One local AfD official—a federal police officer, somehow—spelled it out in the group chat: When we take power, a committee has to review and cleanse all journalists and editors. Fire the bosses immediately. Ban anti-people media.
The media lies, so they need to infiltrate it. He even cited Joseph Goebbels like it’s a playbook.
The threads are full of it. Violence fantasies. Conspiracy theories. Petty infighting about whether they should distance themselves from the street-level extremists who’ve actually kept the movement alive. It’s absurd and petty and genuinely unsettling all at once.
What gets to me is how easily people dismiss this. Like it’s too stupid to matter, too cartoonish to be real. But we’ve watched it happen. Trump, Erdogan, Orban—these weren’t theoretical. Once you’re willing to say the quiet part out loud in a group chat, once people are nodding along, you’re already halfway there.

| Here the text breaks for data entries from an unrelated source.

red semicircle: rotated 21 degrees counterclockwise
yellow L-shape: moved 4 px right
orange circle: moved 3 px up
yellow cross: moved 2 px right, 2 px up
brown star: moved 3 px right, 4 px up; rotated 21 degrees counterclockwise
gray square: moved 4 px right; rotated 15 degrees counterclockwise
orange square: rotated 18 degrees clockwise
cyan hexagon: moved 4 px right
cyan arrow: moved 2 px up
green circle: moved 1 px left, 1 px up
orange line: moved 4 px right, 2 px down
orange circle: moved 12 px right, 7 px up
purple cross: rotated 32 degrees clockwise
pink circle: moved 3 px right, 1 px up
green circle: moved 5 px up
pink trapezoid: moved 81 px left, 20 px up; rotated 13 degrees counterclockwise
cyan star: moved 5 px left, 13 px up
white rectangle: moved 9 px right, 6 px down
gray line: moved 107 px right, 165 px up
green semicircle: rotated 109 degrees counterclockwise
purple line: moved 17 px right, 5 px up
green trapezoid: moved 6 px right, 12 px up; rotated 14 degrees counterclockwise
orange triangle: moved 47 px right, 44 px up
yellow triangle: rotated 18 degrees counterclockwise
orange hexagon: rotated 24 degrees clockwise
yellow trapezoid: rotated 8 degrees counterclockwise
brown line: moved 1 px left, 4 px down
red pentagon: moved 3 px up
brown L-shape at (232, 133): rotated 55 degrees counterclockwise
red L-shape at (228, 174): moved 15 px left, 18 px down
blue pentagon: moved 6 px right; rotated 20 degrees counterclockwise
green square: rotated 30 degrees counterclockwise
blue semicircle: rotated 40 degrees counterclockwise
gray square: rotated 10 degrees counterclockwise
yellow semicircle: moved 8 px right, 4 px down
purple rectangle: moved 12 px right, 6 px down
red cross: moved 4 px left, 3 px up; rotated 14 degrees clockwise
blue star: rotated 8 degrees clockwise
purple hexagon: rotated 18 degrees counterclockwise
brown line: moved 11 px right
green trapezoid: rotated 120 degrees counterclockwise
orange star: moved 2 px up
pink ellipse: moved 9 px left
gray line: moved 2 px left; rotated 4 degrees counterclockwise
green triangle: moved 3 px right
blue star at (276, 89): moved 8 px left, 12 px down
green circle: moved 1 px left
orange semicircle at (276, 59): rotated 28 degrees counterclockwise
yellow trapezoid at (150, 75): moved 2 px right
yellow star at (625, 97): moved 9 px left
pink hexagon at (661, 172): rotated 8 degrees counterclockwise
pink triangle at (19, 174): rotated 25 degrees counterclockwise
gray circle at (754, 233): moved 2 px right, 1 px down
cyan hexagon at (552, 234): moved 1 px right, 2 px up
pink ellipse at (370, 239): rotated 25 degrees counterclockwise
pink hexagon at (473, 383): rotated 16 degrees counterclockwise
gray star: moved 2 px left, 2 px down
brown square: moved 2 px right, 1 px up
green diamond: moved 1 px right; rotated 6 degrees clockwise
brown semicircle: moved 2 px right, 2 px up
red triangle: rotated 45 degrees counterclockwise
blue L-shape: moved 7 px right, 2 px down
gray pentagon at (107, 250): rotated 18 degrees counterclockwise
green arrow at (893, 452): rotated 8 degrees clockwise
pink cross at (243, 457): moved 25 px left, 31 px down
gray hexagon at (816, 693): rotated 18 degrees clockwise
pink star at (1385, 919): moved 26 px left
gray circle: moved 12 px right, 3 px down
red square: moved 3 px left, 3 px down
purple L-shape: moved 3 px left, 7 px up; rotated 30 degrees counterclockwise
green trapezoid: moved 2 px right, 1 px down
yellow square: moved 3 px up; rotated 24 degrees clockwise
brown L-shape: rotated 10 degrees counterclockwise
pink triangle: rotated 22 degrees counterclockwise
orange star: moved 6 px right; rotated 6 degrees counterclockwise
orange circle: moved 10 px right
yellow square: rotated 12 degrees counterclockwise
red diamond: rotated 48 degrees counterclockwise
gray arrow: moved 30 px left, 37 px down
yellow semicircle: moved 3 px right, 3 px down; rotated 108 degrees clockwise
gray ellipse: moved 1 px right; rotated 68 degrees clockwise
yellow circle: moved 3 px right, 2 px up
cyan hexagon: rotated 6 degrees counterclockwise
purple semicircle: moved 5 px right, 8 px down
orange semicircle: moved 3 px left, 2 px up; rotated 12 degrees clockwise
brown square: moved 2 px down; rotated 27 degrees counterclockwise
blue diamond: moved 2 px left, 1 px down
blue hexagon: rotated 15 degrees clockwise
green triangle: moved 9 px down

The AfD isn’t a political party with different opinions on economics. It’s a vehicle for people who want to decide what you read, what you watch, what you’re allowed to think. They’re not hiding it anymore. They’re discussing it like it’s already decided.
The worst part is knowing the conversation never stops. Different countries, different languages, same wish: power without criticism, order without anyone arguing back. The kind of clarity you only get when you’ve already decided half the country is the enemy.